As author, I know Jill’s grandmother better than Jill does. I know Josey is very resourceful. Without Jill’s parents knowing it, Josey taps grape vines to know how her daughter's family is doing. She does the same for Jill, when Jill runs away. It takes longer for her to set up. I also know that Josey holds the keys to heal Jill, to convince Jill that she is a loveable, loving person.

Do you love your grandmother? Tell stories about her. What better way is there to keep her alive in your heart and that of those close to you?


From the little you’ve learned about Josey, a secondary character, you may wonder if I’ve done a good job in designing her character. Next blog I share a few tips I read about writing women characters in a novel. Then the character, Jill, in Baggage burdens. will also come under the microscope.

Sunday 5 April 2015

Family Tree: A Stump


Family Tree: A Stump


    Part of Jill's Family Tree 

For most of her life Jill in Baggage burdens. had a peephole view of her family tree. The opportunity to gain strength from the values that her family tree could impart was absent thanks to her grandmother’s well-intentioned meddling and her father’s inferiority complex. Ambivalent feelings about her mother resulted in an anemic impression of Jill's family tree legacy.
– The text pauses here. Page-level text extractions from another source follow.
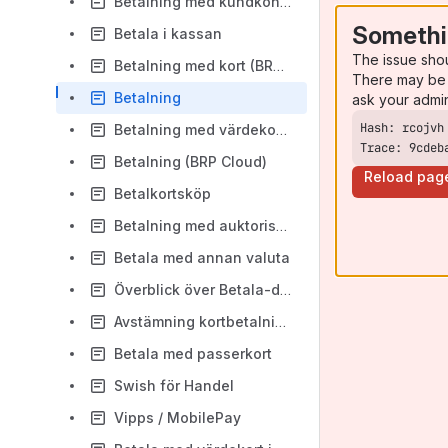
Betalning med kundkonto (BRP Cloud)
Somethi
Betala i kassan
The issue sho
Betalning med kort (BRP Cloud)
There may be 
Betalning
ask your admi
Betalning med värdekort (BRP Cloud)
Trace: 9cdeb
Betalning (BRP Cloud)
Reload pag
Betalkortsköp
Betalning med auktoriserat kort
Betala med annan valuta
Överblick över Betala-dialogen (BRP Cloud)
Avstämning kortbetalning
Betala med passerkort
Swish för Handel
Vipps / MobilePay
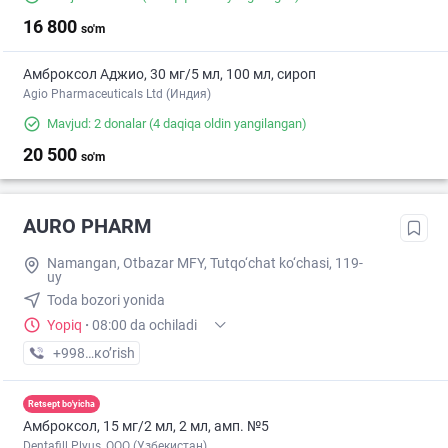
16 800
so'm
Амброксол Аджио, 30 мг/5 мл, 100 мл, сироп
Agio Pharmaceuticals Ltd (Индия)
Mavjud: 2 donalar
(4 daqiqa oldin yangilangan)
20 500
so'm
AURO PHARM
Namangan, Otbazar MFY, Tutqo‘chat ko‘chasi, 119-
uy
Toda bozori yonida
Yopiq
·
08:00 da ochiladi
+998 (94) XXX-XX-XX
кo’rish
Retsept bo'yicha
Амброксол, 15 мг/2 мл, 2 мл, амп. №5
Dentafill Plyus, ООО (Узбекистан)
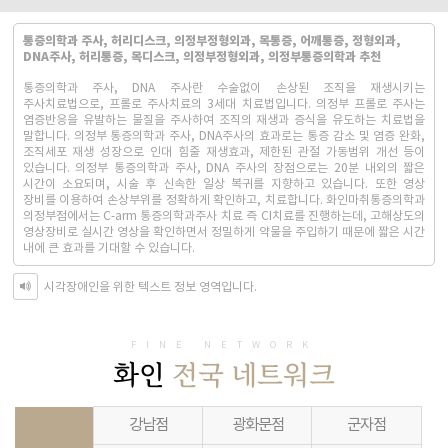
통증의학과 주사, 허리디스크, 의정부정형외과, 목통증, 어깨통증, 정형외과,
DNA주사, 허리통증, 목디스크, 의정부정형외과, 의정부통증의학과 추천
통증의학과 주사, DNA 주사란 수술없이 손상된 조직을 재생시키는
주사치료법으로, 프롤로 주사치료의 3세대 치료법입니다. 의정부 프롤로 주사는
염증반응을 유발하는 물질을 주사하여 조직의 재생과 증식을 유도하는 치료법을
말합니다. 의정부 통증의학과 주사, DNA주사의 효과로는 통증 감소 및 염증 완화,
조직세포 재생 성장으로 인대 힘줄 재생효과, 제한된 관절 가동범위 개선 등이
있습니다. 의정부 통증의학과 주사, DNA 주사의 장점으로는 20분 내외의 짧은
시간이 소요되며, 시술 후 신속한 일상 복귀를 지향하고 있습니다. 또한 영상
장비를 이용하여 손상부위를 정확하게 확인하고, 치료합니다. 화인마취통증의학과
의정부점에서는 C-arm 통증의학과주사 치료 즉 CI치료를 진행하는데, 고해상도의
영상장비로 실시간 영상을 확인하면서 정밀하게 약물을 주입하기 때문에 짧은 시간
내에 큰 효과를 기대할 수 있습니다.
시각장애인을 위한 텍스트 정보 영역입니다.
FINE NETWORK
화인
전국 네트워크
강남점
광화문점
군자점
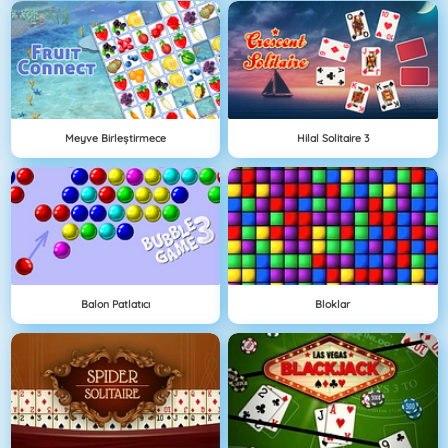
Meyve Birleştirmece
Hilal Solitaire 3
Balon Patlatıcı
Bloklar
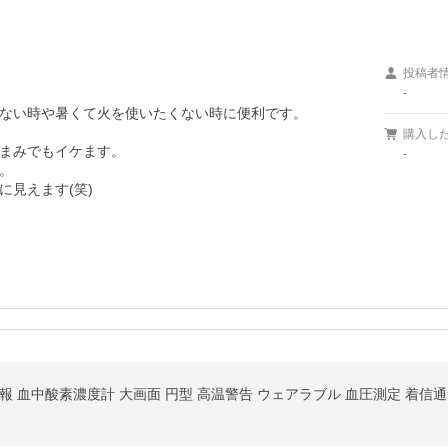
投稿者
-
ない時や暑くて火を使いたくない時に便利です。

購入し
まみでもイケます。

-


見えます(笑)

血中酸素濃度計 大画面 円型 高温警告 ウェアラブル 血圧測定 着信通知 ip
Picture this tree rooted in a parched sandy ground.
The deeds that could have lead to Jill believing that people are good, are loveable became diluted by her father’s self-serving high expectations and frequent criticism. Jill's failure to meet his standards during her elementary school years left her with the impression that she wasn’t worthy of love. Nourished by her father’s inferiority root, Jill concluded that her school friends could not love her either. Critical teen eyes concluded her frequently intoxicated father deserved no love. When her peace-loving mother attempted to salvage some redeeming feature of her father (Frank Rezley), Jill dismissed her mother’s love as foolish. For Jill the love nutrient had little value.
The dormant gene of love, love for children, parked itself deep in Jill’s psyche, emerging when she had her own children. Unable to settle for a half hearted-love, what Jill mistakenly suspected of her mother, Jill became troubled when she suspected her children did not see her as the most loving parent. Had Jill known her grandmother, Josey, (Josey couldn’t have any thing to do with her children or grandchildren––Frank’s order), Jill would have learned that loving mother’s make mistakes.
For decades Jill’s family tree legacy, little appreciation for loving others, or for being loved, is rooted too deep to cause her to change. The love and trust freely given to her by Mrs. Maxwell and Josey after Jill ran away from home, Joseph, Ben, and Mary surprised her.

Can a greater knowledge of your family change how you see yourself? For Jill it takes time and the revelations from her grandmother, her sister, and her mother’s final words before the branches on Jill tree produce fruit.
How has information about the life of other members of your family helped you?